Selon plusieurs spécialistes, cette organisation en sociétés satellites a dévoyé l’esprit de la loi « Hôpital, patients, santé et territoire », (HPST) dite loi Bachelot, adoptée en 2009. Ce texte visait à donner accès à des soins de meilleure qualité aux plus démunis, et à aider à l’implantation de soins dans les déserts médicaux. Ludovic Barbry, le président de l’ordre des dentistes des Alpes-Maritimes s’inquiète de la prolifération des plaintes : “Sur la quarantaine de signalements que nous recevons chaque mois, les quatre cinquièmes concernent des centres dentaires à bas coût. Il est donc urgent de renforcer les contrôles, d’autant plus que l’ordre n’a aucun pouvoir de sanction sur ces centres.”

Des inspecteurs en nombre insuffisant
Les agences régionales de santé, elles, ont le pouvoir de mener des inspections. Mais selon Aissam Aimeur, le président du syndicat des pharmaciens inspecteurs de santé publique (SPISP), leurs moyens sont réduits à la portion congrue : “8 000 personnes travaillent dans les agences régionales de santé. Or, 6% de leur temps de travail est consacré à l’inspection, et seulement 0,4% au contrôle des centres de ville, comme les cabinets médicaux, les pharmacies et les centres de soins dentaires ou ophtalmiques. Soit 33 équivalents temps plein sur 8 000 agents.”

Autre problème : la loi de 2009 a supprimé les visites préalables à la création des centres, comme le regrette encore Aissam Aimeur : “Aujourd’hui, les agences régionales de santé peuvent uniquement faire une visite de conformité a posteriori, une fois que l’autorisation a été donnée, mais elle n’est plus obligatoire, et donc pas systématique. Il faudrait revoir la réglementation, pour rétablir un contrôle avant ouverture, ce qui permettrait d’éviter certaines dérives.”

Patrick Solera, le président de la fédération des syndicats dentaires libéraux, confirme : “Il y a urgence à réformer le système, et notamment à veiller à ce que les centres dentaires s’implantent dans les zones sous-dotées en termes de praticiens, comme la loi l’exige, ce qui n’est pas le cas aujourd’hui.” Pour Abdel Aouacheria, fondateur du collectif contre Dentexia : “Le problème est devenu structurel. On a une démultiplication de ces centres de santé qui pullulent un peu partout et qui ne s’implantent plus du tout dans des zones qui correspondent à l’esprit de la loi. Il faut éviter aussi que des centres à buts non lucratifs fonctionnent comme des sociétés commerciales déguisées.”

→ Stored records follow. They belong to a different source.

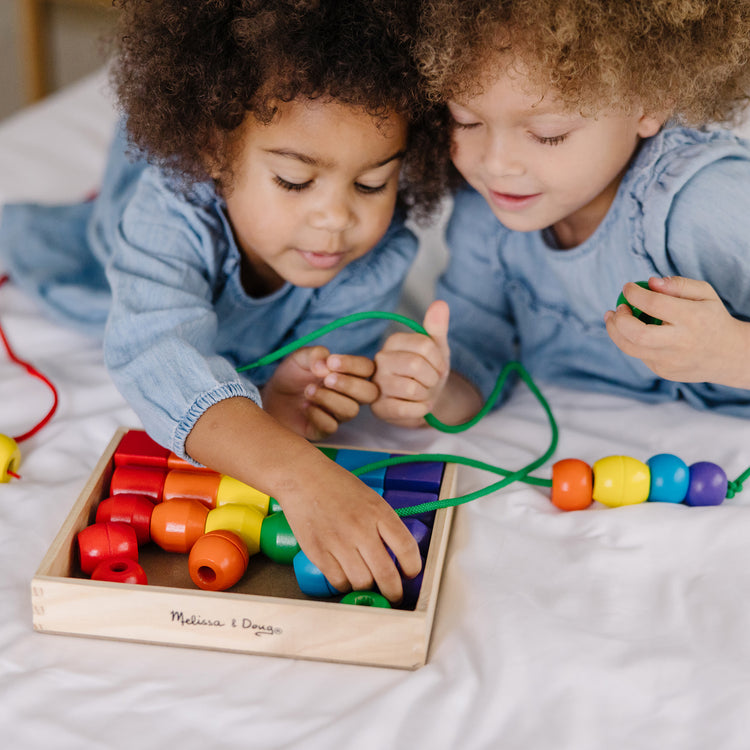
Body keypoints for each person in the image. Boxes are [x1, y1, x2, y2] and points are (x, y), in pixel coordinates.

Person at [0, 0, 447, 601]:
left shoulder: (376, 251)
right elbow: (155, 350)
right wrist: (301, 476)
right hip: (150, 188)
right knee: (135, 178)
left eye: (372, 183)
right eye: (295, 180)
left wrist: (287, 396)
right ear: (215, 149)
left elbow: (318, 370)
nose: (337, 218)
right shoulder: (172, 210)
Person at [371, 0, 750, 430]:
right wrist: (429, 392)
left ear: (649, 102)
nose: (496, 164)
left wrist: (734, 353)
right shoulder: (485, 216)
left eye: (547, 135)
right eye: (466, 121)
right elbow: (475, 360)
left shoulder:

Olivier Véran, ministre de la santé, nous a dit vouloir agir : “Ces centres sont de l’escroquerie et un danger public. J’ai demandé, le vendredi 24 septembre 2021, aux agences régionales de santé de me donner la liste exhaustive de tous ceux qui sont identifiés comme déviants pour les empêcher de développer d’autres centres et qu’on les attaque en justice.” Un grand ménage serait-il en préparation ? Le ministère de la Santé était alerté depuis six ans par les associations de victimes, ainsi que par l’ordre des dentistes... Sans résultat tangible jusqu’à présent.

Les responsables de Dentexia et de Proxidentaire n’ont pas donné suite à nos propositions d’interview.